START Excerpt to read

Step 2: Two-Tower Retrieval Model (2-3 days)

Goal: Build the two-tower architecture from Lecture 3.

# src/models/retrieval.py

import torch
import torch.nn as nn

class UserTower(nn.Module):
    """Encodes user history into a fixed-length embedding."""

    def __init__(self, vocab_size, emb_dim=256, hidden_dim=512):
        super().__init__()
        self.news_embedding = nn.Embedding(vocab_size, emb_dim)

        # Aggregate history: mean pool + projection
        self.history_aggregator = nn.Sequential(
            nn.Linear(emb_dim, hidden_dim),
            nn.ReLU(),
            nn.Linear(hidden_dim, emb_dim)
        )

    def forward(self, history_indices):
        """
        Args:
            history_indices: [B, H] tensor of news indices

        Returns:
            user_embedding: [B, D] normalized user embedding
        """
        # [B, H, D]
        history_emb = self.news_embedding(history_indices)

        # Mean pooling over history: [B, D]
        history_pooled = history_emb.mean(dim=1)

        # Project: [B, D]
        user_emb = self.history_aggregator(history_pooled)

        # L2 normalize
        user_emb = nn.functional.normalize(user_emb, p=2, dim=-1)

        return user_emb


class CandidateTower(nn.Module):
    """Encodes news articles into fixed-length embeddings."""

    def __init__(self, vocab_size, emb_dim=256, hidden_dim=512):
        super().__init__()

END Excerpt to read
START Task material

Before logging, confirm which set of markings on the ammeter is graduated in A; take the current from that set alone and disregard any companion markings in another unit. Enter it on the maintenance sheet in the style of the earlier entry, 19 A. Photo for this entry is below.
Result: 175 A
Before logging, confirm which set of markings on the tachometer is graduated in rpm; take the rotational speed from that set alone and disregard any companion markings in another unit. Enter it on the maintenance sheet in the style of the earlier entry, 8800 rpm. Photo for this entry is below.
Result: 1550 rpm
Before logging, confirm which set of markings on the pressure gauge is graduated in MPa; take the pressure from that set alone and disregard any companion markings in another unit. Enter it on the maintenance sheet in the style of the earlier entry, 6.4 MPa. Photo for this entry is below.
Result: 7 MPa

END Task material

Task A: Please repeat everything in the records from the line containing "Before logging, confirm which set of markings on the pressure" down to the end of the records, and nothing else.
Task B: Carry on the two-tower retrieval code from the point where it stops.
The records and the two-tower model code are separate material.

Task answer A:
Before logging, confirm which set of markings on the pressure gauge is graduated in MPa; take the pressure from that set alone and disregard any companion markings in another unit. Enter it on the maintenance sheet in the style of the earlier entry, 6.4 MPa. Photo for this entry is below.
Result: 7 MPa

Task answer B:
        self.news_embedding = nn.Embedding(vocab_size, emb_dim)

        # Expand-compress MLP (from Lecture 3)
        self.mlp = nn.Sequential(
            nn.Linear(emb_dim, hidden_dim * 2),
            nn.ReLU(),
            nn.Linear(hidden_dim * 2, emb_dim)
        )

    def forward(self, candidate_idx):
        """
        Args:
            candidate_idx: [B] tensor of news indices

        Returns:
            candidate_embedding: [B, D] normalized candidate embedding
        """
        # [B, D]
        candidate_emb = self.news_embedding(candidate_idx)

        # [B, D]
        candidate_emb = self.mlp(candidate_emb)

        # L2 normalize
        candidate_emb = nn.functional.normalize(candidate_emb, p=2, dim=-1)

        return candidate_emb


class TwoTowerRetrieval(nn.Module):
    """Two-tower retrieval model."""

    def __init__(self, vocab_size, emb_dim=256, hidden_dim=512):
        super().__init__()
        self.user_tower = UserTower(vocab_size, emb_dim, hidden_dim)
        self.candidate_tower = CandidateTower(vocab_size, emb_dim, hidden_dim)

    def forward(self, history_indices, candidate_idx):
        """
        Args:
            history_indices: [B, H] tensor of news indices
            candidate_idx: [B] tensor of candidate news indices

        Returns:
            similarity: [B] dot product similarity
        """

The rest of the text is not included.